The Many Benefits of Cultures of Feedback within the Classroom
Have you ever noticed that the word feedback often gets a bad rap? Common nomenclature suggests that it is something that we should fear. We hear expressions like, “face the feedback!” and in our minds’ eyes we see images of a person walking off a plank into the angry waters of judgment and ridicule. Perhaps, I’m exaggerating here a bit; however, how many of us have heard someone say, at least once, “Well, if you don’t want to know, don’t ask!” To that end, a quick search of comic strips on the web demonstrates immediately how often feedback is depicted culturally as something that is staved and dreaded.
Now, it is not to say that there isn’t some truth behind these perceptions of feedback and I would be remiss if I did not pause and acknowledge the many substantiated reasons for why we need to be critical consumers of the vast amount of information we process every day. In fact, the ability to evaluate information critically, (e.g. its source, its representativeness, its applicability, etc.), has become an essential learning expectation for most academic disciplines in higher education. Rather, what is worth shifting our attention to for a moment is the role that common beliefs play in creating an anticipatory anxiety toward incorporating feedback opportunities into our organizational and learning environments.
As instructors at U of T know, feedback plays an important role in our university academic processes. Within our learning contexts, in its simplest form, instructors evaluate students’ abilities through a variety of informal and formal assessments throughout the term; and their students, in turn, evaluate the quality of their learning experiences – most typically at the end of the term – in the form of course evaluations. These processes are formalized through course syllabi, tenure and review files, and university quality assurance practices.
However, as teaching is an iterative, adaptive, and responsive practice, to what extent does routinized, informal feedback play in our teaching? To what extent do we feel confident as instructors to create the space in our teaching for regular “check-ins” with our students about their learning experiences in our courses? To what extent are we apprehensive about not only the responses we will, receive from our students; but the task of how we, in turn, respond with changes to our instructional approaches, lesson planning, and behaviours in the classroom?

(Information shown):
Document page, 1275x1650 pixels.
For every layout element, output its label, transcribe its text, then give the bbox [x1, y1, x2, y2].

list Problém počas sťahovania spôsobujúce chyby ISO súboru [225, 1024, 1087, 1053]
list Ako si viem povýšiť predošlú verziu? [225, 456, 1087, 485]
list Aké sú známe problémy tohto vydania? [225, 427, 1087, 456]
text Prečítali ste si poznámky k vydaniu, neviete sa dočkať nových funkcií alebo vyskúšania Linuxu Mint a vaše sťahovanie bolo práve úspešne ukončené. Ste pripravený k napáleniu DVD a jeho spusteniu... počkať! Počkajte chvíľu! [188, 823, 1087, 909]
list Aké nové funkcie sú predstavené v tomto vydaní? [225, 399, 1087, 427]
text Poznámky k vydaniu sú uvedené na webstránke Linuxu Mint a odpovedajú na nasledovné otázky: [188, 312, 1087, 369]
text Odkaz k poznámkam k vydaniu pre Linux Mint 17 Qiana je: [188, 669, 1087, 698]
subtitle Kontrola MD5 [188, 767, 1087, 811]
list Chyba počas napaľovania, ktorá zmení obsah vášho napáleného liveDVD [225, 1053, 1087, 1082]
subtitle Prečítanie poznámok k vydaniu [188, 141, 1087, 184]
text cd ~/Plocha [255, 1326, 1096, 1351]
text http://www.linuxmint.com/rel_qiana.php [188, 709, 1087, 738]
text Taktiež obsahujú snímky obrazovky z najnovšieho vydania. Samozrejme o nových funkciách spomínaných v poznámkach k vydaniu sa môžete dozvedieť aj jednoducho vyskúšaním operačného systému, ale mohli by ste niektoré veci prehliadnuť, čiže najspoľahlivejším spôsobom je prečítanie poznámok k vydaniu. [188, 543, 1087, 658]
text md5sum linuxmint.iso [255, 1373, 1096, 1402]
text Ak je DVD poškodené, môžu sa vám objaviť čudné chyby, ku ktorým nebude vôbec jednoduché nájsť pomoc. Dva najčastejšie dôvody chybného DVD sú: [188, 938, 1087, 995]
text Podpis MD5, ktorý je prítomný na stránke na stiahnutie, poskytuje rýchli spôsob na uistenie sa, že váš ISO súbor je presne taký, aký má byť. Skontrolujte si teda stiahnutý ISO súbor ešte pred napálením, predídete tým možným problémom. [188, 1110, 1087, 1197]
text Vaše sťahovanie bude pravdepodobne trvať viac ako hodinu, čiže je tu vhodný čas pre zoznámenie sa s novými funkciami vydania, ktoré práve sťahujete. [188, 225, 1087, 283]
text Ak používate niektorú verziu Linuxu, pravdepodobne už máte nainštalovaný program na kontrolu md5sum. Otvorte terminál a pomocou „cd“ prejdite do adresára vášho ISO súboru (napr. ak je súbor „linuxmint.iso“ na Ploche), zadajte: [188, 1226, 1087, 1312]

--

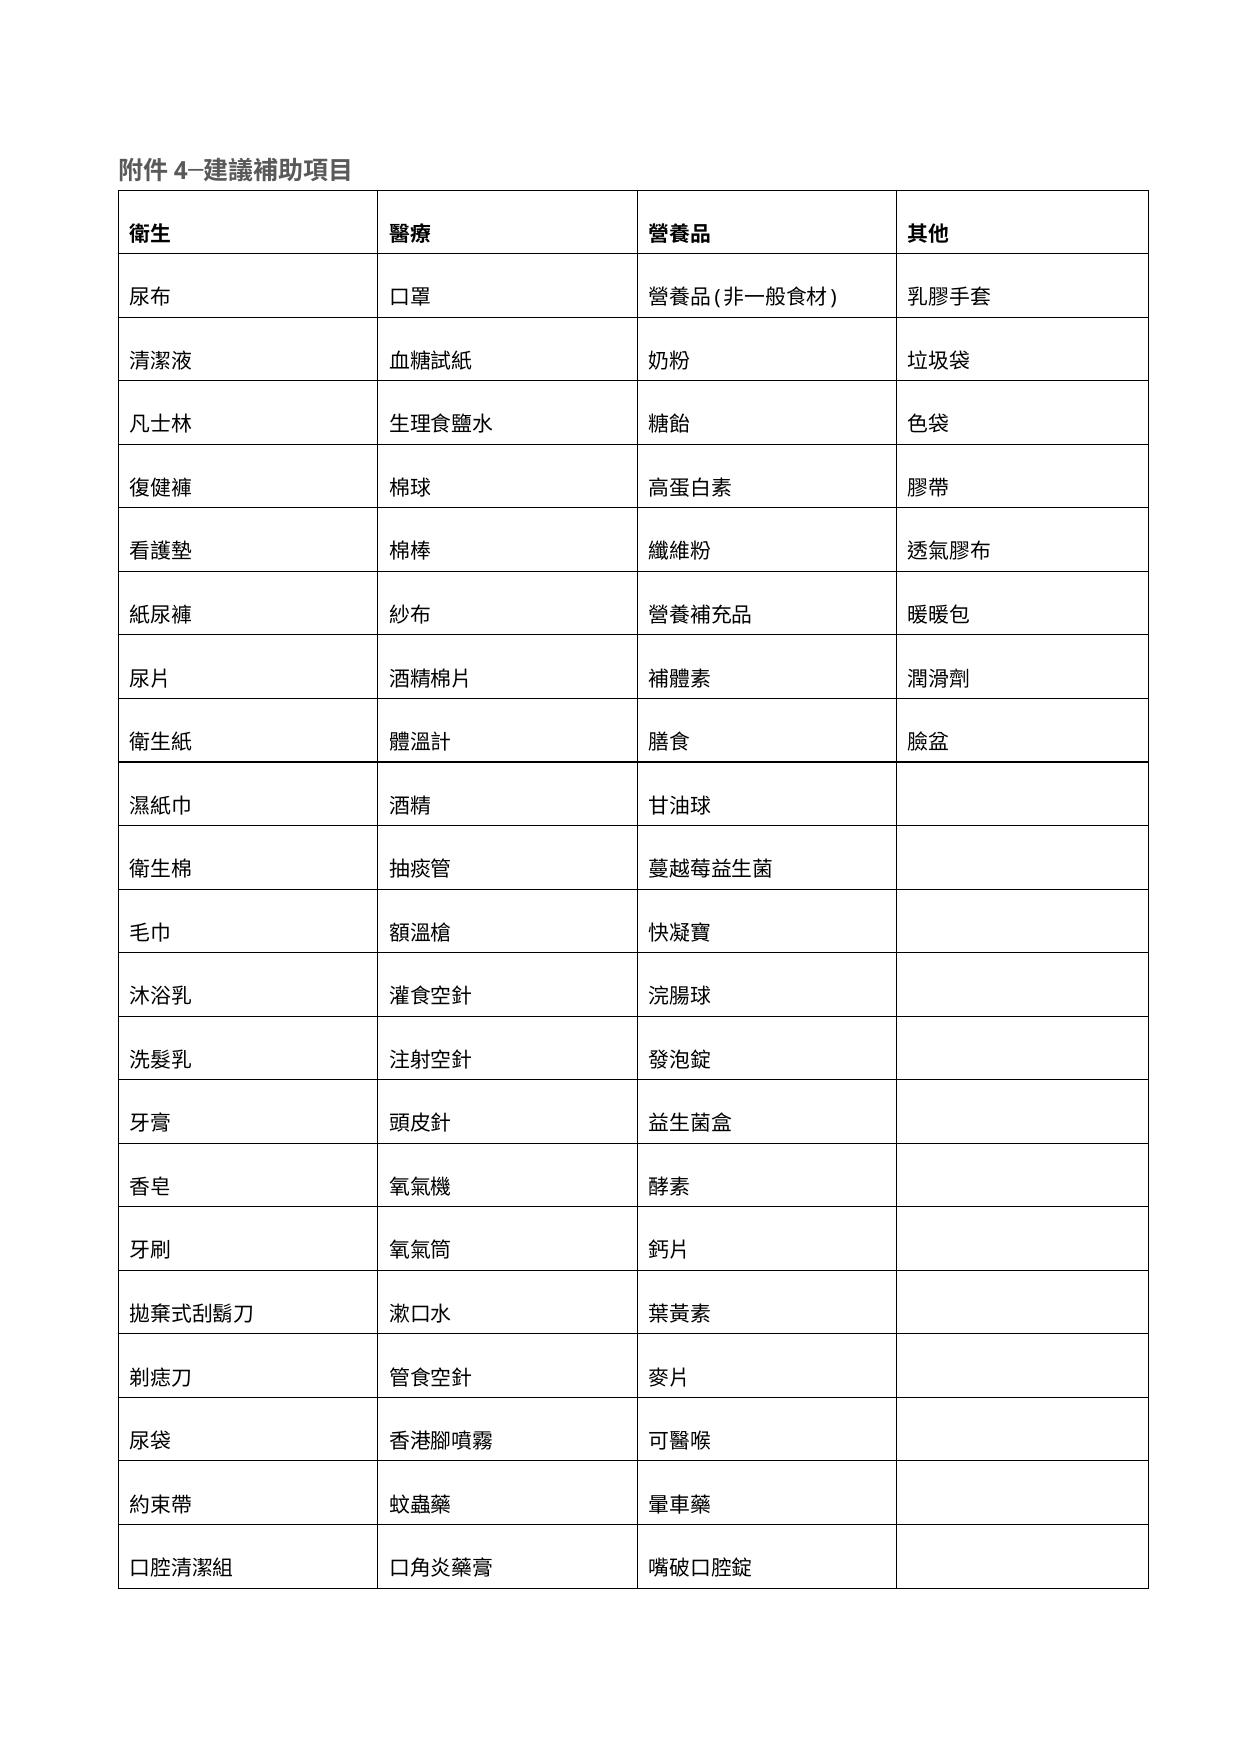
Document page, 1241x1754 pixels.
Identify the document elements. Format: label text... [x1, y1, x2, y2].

--

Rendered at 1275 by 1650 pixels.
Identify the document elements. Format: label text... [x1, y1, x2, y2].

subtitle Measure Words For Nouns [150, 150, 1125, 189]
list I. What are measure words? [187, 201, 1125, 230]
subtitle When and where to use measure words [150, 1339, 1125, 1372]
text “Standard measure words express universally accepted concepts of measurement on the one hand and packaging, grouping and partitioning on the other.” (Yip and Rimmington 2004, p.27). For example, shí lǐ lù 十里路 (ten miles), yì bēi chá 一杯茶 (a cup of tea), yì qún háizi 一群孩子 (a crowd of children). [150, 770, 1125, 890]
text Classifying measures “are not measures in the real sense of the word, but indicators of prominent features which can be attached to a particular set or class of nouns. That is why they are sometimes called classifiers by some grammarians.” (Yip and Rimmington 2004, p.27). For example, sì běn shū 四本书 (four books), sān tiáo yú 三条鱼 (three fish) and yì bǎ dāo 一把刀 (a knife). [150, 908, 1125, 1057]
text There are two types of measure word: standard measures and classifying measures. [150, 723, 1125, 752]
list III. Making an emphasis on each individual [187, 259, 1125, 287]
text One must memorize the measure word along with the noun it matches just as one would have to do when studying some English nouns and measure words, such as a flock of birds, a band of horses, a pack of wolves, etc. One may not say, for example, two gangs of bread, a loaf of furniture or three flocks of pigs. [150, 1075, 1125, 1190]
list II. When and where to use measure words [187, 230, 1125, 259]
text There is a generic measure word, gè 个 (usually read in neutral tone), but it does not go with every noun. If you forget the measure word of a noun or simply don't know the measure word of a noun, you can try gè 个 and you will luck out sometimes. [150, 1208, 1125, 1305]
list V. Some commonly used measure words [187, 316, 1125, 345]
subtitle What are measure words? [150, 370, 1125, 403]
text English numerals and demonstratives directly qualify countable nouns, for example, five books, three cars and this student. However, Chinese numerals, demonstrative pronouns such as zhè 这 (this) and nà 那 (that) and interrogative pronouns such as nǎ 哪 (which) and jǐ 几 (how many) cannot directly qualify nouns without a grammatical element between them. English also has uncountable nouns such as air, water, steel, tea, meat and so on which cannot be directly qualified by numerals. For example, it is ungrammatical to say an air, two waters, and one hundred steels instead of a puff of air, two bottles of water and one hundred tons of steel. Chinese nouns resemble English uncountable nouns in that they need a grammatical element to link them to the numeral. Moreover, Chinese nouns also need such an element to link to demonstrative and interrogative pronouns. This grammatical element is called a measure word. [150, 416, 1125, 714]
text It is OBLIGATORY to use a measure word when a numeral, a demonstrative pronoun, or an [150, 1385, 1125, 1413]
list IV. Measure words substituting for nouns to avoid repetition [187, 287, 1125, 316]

(To do): Pick up the piece on feedback in the classroom after its final sentence and keep writing it.

(Exercise result):
As we begin a new academic year here at U of T, there are a few points to be made in response to the hesitation that some instructors feel about creating space in their classrooms for regular, informal feedback from their students. The first point is that the incorporation of informal forms of feedback need not be complex or time intensive. There are a number of simple techniques that can be integrated at various points throughout the course. In addition to beginning of the term techniques, like a brief questionnaire about student background experience with course concepts etc., incorporating techniques throughout the course that gauge students’ perceptions of the content, an instructional activity, or a course resource, for example, immediately after they experience it, provides some of the most valuable information an instructor can collect about the learning experience that he or she is attempting to create in the classroom. One useful technique is the Muddiest Point (in which students anonymously write down an aspect of the lecture/activity/problem set/etc., that they felt was “muddy” or difficult to understand). Again, instructors need not look extensively into the educational development literature for ideas – the important feature is that the feedback activity is timely, purposeful, and transparent to students. In the Muddiest Point example, starting your next class with a brief synopsis of the themes in students’ perceptions of muddy points, and how you plan to address those areas specifically, is essential to students witnessing the integration of their learning needs into your instructional approaches, in real time. Please see this PDF for other feedback techniques you can incorporate in your class.
There are a number of other benefits for instructors when they incorporate informal feedback purposefully into their courses. First, in addition to collecting timely context and content specific information about students’ learning experiences, the incorporation of informal feedback, and the subsequent reporting back to students, models nicely the process of inquiry and reflection that we strive for students to develop as critical thinkers. So, by demonstrating how you, as the instructor, are learning about their learning processes, and how you process, reflect, and refine your instruction to meet them in the shared course learning environment, is demonstrating that you care not only about their learning in the course but that, often times, deep learning involves adaptation along the way.
Second, by incorporating additional opportunities for student feedback, you begin to create a culture of feedback within the learning environment of your course, and this can have an important impact on your end-of-term, course evaluations. To illustrate, the Course Evaluation Service’s research with students suggests that one of the reasons why students sometimes don’t feel engaged in course evaluations is because the feedback they are asked to provide at the end of the course has little impact on their learning experiences within that course, in real time. There are indeed students who see the benefit of their feedback for future iterations of the course; however, from an interpersonal perspective, the end of a feedback exchange is to typically witness it applied by the receiver, and end-of-term course evaluations typically fail to meet that social expectation. So, in courses where instructors have incorporated, routine, informal opportunities to check in with their students along the way (and have, in turn, shown how they have responded with even small changes to instructional approaches, group activities, discussion materials, etc), end of term course evaluations show a similar high level of engagement, because feedback has become part of the culture of the course (Hmielseski & Champagne, 2000; Nevo, McLean, & Nevo, 2010).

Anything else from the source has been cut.